Data records
======
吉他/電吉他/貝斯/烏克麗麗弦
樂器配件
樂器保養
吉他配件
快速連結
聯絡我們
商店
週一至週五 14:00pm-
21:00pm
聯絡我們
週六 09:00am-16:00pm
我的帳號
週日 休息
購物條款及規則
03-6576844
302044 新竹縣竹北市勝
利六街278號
======
### INSTRUCTIONS FOR THE TASK
Every entry above must be reproduced exactly.

### RESULT OF THIS TASK
吉他/電吉他/貝斯/烏克麗麗弦
樂器配件
樂器保養
吉他配件
快速連結
聯絡我們
商店
週一至週五 14:00pm-
21:00pm
聯絡我們
週六 09:00am-16:00pm
我的帳號
週日 休息
購物條款及規則
03-6576844
302044 新竹縣竹北市勝
利六街278號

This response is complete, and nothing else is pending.